Capítulo LXXXI - O quarto do padeiro reformado Na noite do mesmo dia em que o conde de Morcerf saíra de casa de Danglars com uma humilhação e um furor justificados pela frieza do banqueiro, o Sr. Andrea Cavalcanti, com o cabelo frisado e brilhante, o bigode aguçado e as luvas brancas a desenharem-lhe as unhas, entrou quase de pé no seu fáeton no pátio do banqueiro da Chaussée-d'Antin.
Ao cabo de dez minutos de conversação na sala, arranjara maneira de conduzir Danglars para o vão de uma janela e aí, depois de um hábil preâmbulo, expusera os tormentos da sua vida desde a partida do seu nobre pai. Desde essa partida encontrara, dizia, na família do banqueiro, onde se tinham dignado recebê-lo como filho, todas as garantias de felicidade que um homem deve sempre procurar antes dos caprichos da paixão e, quanto à própria paixão, tivera a sorte de a encontrar nos belos olhos de Mademoiselle Danglars.
Danglars escutava com a mais profunda atenção.

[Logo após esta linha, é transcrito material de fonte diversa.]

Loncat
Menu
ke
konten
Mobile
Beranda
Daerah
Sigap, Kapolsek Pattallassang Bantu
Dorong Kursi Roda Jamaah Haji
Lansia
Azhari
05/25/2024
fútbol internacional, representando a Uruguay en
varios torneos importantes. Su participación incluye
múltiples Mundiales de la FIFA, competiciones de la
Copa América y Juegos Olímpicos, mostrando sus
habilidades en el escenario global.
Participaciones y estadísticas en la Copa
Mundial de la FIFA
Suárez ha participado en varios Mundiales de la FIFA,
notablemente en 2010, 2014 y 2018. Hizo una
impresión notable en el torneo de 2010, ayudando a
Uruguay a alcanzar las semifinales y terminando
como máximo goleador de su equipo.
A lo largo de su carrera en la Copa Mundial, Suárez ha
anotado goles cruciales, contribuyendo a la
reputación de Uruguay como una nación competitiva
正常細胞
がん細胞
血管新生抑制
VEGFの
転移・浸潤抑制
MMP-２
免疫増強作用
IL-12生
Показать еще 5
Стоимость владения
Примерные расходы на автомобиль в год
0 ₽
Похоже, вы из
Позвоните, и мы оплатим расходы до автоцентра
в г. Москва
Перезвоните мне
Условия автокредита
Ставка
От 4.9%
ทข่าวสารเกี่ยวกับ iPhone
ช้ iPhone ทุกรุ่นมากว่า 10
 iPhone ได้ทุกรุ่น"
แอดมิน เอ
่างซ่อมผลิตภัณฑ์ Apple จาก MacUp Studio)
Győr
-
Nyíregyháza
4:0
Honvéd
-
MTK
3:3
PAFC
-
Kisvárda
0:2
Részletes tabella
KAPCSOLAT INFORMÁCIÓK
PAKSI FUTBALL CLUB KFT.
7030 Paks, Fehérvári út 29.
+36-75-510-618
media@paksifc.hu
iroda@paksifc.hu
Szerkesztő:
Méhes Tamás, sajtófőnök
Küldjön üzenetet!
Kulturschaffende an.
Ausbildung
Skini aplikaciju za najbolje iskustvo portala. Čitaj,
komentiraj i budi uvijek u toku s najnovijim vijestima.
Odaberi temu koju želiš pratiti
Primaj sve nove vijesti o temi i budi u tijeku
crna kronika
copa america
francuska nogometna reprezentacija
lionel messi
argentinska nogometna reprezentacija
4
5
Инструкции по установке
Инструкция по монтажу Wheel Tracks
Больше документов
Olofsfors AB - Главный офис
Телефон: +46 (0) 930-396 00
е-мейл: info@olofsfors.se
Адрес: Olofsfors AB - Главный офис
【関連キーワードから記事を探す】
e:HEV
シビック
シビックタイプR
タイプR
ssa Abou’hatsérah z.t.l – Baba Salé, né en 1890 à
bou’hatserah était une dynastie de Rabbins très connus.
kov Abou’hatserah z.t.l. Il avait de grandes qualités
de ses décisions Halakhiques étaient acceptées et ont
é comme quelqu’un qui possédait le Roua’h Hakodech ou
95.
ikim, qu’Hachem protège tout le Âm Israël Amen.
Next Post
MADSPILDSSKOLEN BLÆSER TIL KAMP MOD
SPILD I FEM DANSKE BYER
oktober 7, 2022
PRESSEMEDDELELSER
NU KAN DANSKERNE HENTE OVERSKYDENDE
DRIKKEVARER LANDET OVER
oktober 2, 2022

Havia já dois ou três dias que esperava aquela declaração, e quando ela por fim chegou, os seus olhos dilataram-se tanto como se tinham empequenecido e nublado ao ouvir Morcerf.
No entanto, não quis aceitar sem mais nem menos a proposta do rapaz sem lhe apresentar algumas observações de consciência.
- Sr. Andrea, não será um pouco novo para pensar em casamento?
- De modo nenhum, senhor - redarguiu Cavalcanti. - Pelo menos, eu não acho. Em Itália, os grandes senhores casam-se novos, em geral; é um costume lógico. A vida é tão incerta que se deve agarrar a felicidade logo que ela passa ao nosso alcance.
- Agora, senhor - disse Danglars -, admitindo que as suas propostas, que me honram, sejam do agrado da minha mulher e da minha filha, com quem debateríamos os interesses? Parece-me tratar-se de uma negociação importante que só os pais sabem tratar convenientemente a bem da felicidade dos filhos.
- Senhor, o meu pai é um homem ponderado, cheio de bom senso e razão. Previu a circunstância provável de eu experimentar o desejo de me instalar em França e deixou-me, portanto, ao partir, todos os documentos que comprovam a minha identidade e uma carta em que me garante, no caso de eu fazer uma escolha que lhe seja agradável, cento e cinquenta mil libras de rendimento a partir do dia do meu casamento. Trata-se, tanto quanto suponho, de um quarto dos rendimentos do meu pai.
- Mas eu sempre tive a intenção de dar à minha filha, quando se casasse, quinhentos mil francos - observou Danglars. - De resto, é a minha única herdeira.